_Ziel der Aufgabe:_
Übertragen Sie den folgenden Satz aus dem Text über die Mesusa in Abterode ins Englische: „Sie hat auch nicht die Form eines Schildes, sondern ist eine Kapsel.“

_Vorliegender Text:_
________________________________________

Was hängt denn da? Eine neue „Mesusa“ am Eingang zur Synagoge in Abterode

An der Tür zum Kinderzimmer hängen manchmal Schilder, auf denen der Name des Kindes steht, das in dem Zimmer wohnt. Hin und wieder gibt es auch Aufkleber wie „Erwachsene müssen draußen bleiben“. Manchmal hängt man sich auch einen Zettel zur Erinnerung an die Tür: „Schlüssel nicht vergessen!“

Ein bisschen ähnlich ist es mit einer „Mesusa“. Sie wird auch am Eingang eines Hauses, einer Wohnung oder eines Zimmers angebracht. Allerdings nicht auf der Tür, sondern am Türrahmen. Sie hat auch nicht die Form eines Schildes, sondern ist eine Kapsel. Doch diese Kapsel enthält eine wichtige Botschaft. In der Kapsel ist ein Stück Pergament eingerollt, auf dem Worte aus dem Fünften Buch Mose geschrieben stehen (das sogenannte „Schma Jisrael“): „Höre, Israel, der Herr ist unser Gott, der Herr allein. Und du sollst den Herrn, deinen Gott, lieben von ganzem Herzen, von ganzer Seele und mit all deiner Kraft. Und diese Worte, die ich dir heute gebiete, sollst du zu Herzen nehmen und sollst sie deinen Kindern einschärfen und davon reden, wenn du in deinem Hause sitzt oder unterwegs bist, wenn du dich niederlegst oder aufstehst. Und du sollst sie binden zum Zeichen auf deine Hand, und sie sollen dir ein Merkzeichen zwischen deinen Augen sein, und du sollst sie schreiben auf die Pfosten deines Hauses und an die Tore.

Am Eingang zur Frauenempore der Abteröder Synagoge hing einst eine solche „Mesusa“, wie man noch an den Spuren auf dem Stein erkennen kann. Vermutlich wurde sie bei dem Pogrom gegen die Juden am 8. November 1938 zerstört und entfernt. Manuel Pelz, Mitglied im Vorstand des Vereins der Freundinnen und Freunde jüdischen Lebens im Werra-Meißner-Kreis, hatte nun die Idee, dort eine neue „Mesusa“ anzubringen. Nachdem das handgeschriebene Papier mit dem „Schma Jisrael“ in der Kapsel verschlossen worden war, wurde die Kapsel an der Wand angebracht. Anschließend sprach Manuel Pelz dazu einen hebräischen Segen: „Baruch ata Ado-naj, Elohenu, Melech Haolam, ascher kideschanu bemizwotaw, weziwanu likboa Mesusa“ (Gesegnet seist Du, G-tt, unser G-tt, ewiger König, der uns geheiligt hat mit seinen Geboten und uns befohlen hat, eine Mesusa anzubringen).

________________________________________

_Zeilen:_
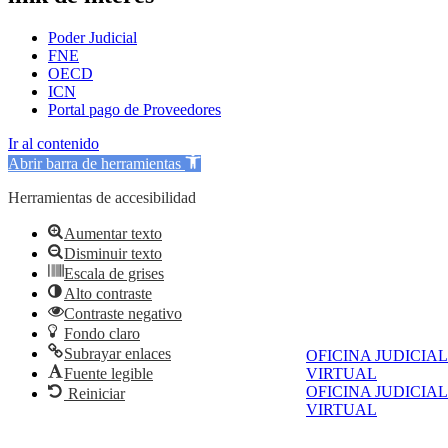
Poder Judicial
FNE
OECD
ICN
Portal pago de Proveedores
Ir al contenido
Abrir barra de herramientas
Herramientas de accesibilidad
Aumentar texto
Disminuir texto
Escala de grises
Alto contraste
Contraste negativo
Fondo claro
Subrayar enlaces
OFICINA JUDICIAL
Fuente legible
VIRTUAL
OFICINA JUDICIAL
Reiniciar
VIRTUAL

________________________________________

_Lösung der Aufgabe:_
It also does not have the shape of a sign, but is a capsule.